Reputation: 11
I need to read from a very large collection and do some operations on each of the document.
I'm using pymongo's parallel_scan to do those operations on a number of processes to improve efficiency.
cursors = mongo_collection.parallel_scan(6)
if __name__ == '__main__':
processes = [multiprocessing.Process(target=process_cursor, args=(cursor,)) for cursor in cursors]
Though the processes that use these cursors start as expected and start running, all the processes finish their part and exit and finally only one process keeps running for a long time.

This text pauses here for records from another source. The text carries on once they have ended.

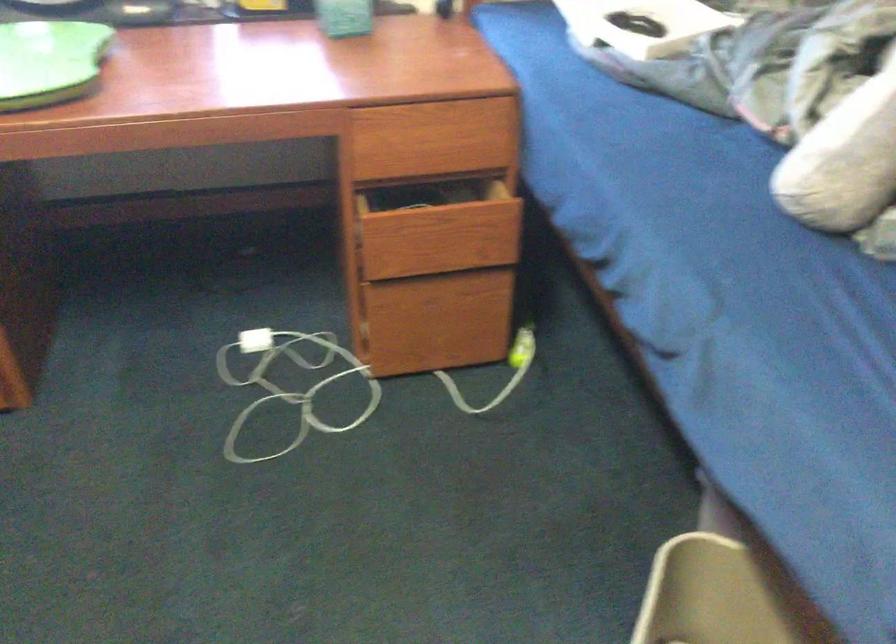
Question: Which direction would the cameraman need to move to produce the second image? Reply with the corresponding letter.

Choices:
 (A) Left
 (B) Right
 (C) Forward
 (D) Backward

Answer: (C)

It looks like this is because parallel_scan does not equally distribute the documents among the cursors. How do I make all the cursors have an almost equal number of documents.
Upvotes: 1
Views: 1614
Reputation: 324
One solution that worked for me in a similar position was to increase the parameter passed to parallel_scan
. This parameter (which must have a value between 0 and 10,000) controls the maximum number of cursors that Mongo's parallelCollectionScan
command returns. Although getting back like 20 cursors or so starts a number of processes at once, the much shorter cursors' processes finish relatively quickly. This leaves the desired 4-5 cursors processing for much longer.
Also, a quick note: according to the PyMongo FAQ, PyMongo is not multiprocessing-safe on Unix systems. Your method ends up copying the MongoClient
used to call parallel_scan
to each new process it forks.
Upvotes: 1